◆ **Your instructions**: Please pull out every row below that contains the word "chart", copying each one in full.

(Extracted data entries)
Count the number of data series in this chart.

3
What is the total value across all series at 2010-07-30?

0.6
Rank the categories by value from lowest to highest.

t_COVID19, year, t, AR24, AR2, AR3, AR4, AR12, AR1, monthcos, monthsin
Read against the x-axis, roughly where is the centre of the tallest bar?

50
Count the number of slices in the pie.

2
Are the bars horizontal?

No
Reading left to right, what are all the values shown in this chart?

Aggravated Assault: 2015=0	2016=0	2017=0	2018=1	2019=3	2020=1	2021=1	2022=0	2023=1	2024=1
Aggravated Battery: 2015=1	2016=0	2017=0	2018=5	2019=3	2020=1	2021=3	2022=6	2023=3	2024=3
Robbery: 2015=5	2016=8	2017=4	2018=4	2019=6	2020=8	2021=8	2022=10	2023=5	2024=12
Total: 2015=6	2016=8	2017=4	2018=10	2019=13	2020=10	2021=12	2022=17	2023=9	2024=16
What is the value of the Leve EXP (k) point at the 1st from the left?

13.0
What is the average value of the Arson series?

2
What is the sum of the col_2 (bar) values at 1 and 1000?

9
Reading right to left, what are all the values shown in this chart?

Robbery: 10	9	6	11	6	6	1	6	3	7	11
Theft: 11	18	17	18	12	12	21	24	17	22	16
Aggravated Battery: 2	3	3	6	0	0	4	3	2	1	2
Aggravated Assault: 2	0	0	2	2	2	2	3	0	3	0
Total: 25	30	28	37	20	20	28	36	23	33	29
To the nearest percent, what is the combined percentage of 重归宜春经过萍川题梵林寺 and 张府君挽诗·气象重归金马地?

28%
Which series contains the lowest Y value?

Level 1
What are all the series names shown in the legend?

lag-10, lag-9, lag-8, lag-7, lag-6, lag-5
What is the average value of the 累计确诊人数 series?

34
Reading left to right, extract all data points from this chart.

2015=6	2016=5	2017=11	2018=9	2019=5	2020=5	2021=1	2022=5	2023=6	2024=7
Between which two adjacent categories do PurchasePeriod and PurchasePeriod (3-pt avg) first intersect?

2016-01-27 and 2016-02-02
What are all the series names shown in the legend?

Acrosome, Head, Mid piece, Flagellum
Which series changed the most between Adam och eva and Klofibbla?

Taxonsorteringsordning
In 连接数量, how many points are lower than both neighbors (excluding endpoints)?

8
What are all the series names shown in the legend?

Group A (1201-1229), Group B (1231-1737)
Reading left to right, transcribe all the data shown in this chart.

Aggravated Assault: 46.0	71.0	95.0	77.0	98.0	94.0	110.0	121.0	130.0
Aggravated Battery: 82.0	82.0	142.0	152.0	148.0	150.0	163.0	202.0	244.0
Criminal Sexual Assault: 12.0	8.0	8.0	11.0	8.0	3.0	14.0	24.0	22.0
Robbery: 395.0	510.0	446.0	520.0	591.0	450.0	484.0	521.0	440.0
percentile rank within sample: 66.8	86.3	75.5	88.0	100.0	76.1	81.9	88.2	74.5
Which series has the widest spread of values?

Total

◆ **Exercise answer**:
Count the number of data series in this chart.
Reading left to right, what are all the values shown in this chart?
Reading right to left, what are all the values shown in this chart?
Reading left to right, extract all data points from this chart.
Reading left to right, transcribe all the data shown in this chart.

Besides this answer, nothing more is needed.